Nigeria: Reviving the Economy Through Digital Innovation

Despite a young population and a strong pool of innovation, Nigeria saw its foreign direct investment (FDI) plummet to $29.83 million in Q2 2024, a 65% year-on-year drop. However, hope is emerging from the tech sector.

Companies like Itana, the first to receive a digital special economic zone license, are helping foreign businesses set up remotely with simplified procedures: remote registration, access to local markets and labor, and streamlined taxation. According to co-founder Luqman Edu, these tools are key to scaling business activities across the continent from a distance.

Experts also highlight Nigeria’s strategic value as a gateway to the African market. The increasing digitalization of services, including ports, is improving efficiency and productivity, offering a competitive edge. The rise of five Nigerian unicorns fuels this momentum, despite ongoing economic headwinds.
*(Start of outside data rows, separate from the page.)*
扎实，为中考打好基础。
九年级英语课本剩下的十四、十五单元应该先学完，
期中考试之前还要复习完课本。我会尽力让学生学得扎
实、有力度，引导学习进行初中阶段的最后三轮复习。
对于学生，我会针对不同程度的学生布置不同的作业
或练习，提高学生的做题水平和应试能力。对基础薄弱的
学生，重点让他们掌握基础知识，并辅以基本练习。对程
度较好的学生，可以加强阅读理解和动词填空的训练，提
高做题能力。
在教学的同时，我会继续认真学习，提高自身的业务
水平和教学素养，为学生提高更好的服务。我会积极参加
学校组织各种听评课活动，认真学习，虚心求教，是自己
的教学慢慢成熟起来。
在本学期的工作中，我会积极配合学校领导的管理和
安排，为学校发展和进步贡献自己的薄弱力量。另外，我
Kenya: Denim Industry at Risk Without AGOA Deal

Every year, 8 million jeans are produced in Nairobi for brands like Levi’s and Wrangler. This is a vital industry employing 66,000 people, most of them women, but it may collapse by September.

The reason: the potential expiration of the AGOA trade agreement, which allows Kenyan goods to enter the U.S. duty-free. Without this advantage, many companies in free zones, such as United Aryan, may not survive, warns its chairman Pankaj Bedi. The collapse of Ethiopia’s textile industry after losing AGOA in 2022 serves as a stark warning.

Economists urge Kenya to act proactively by negotiating a bilateral deal with the U.S.** or diversifying markets, especially within Africa through AfCFTA. James Shikwati stresses that Kenya must offer strategic value beyond textiles, especially as the upcoming negotiations promise to be difficult.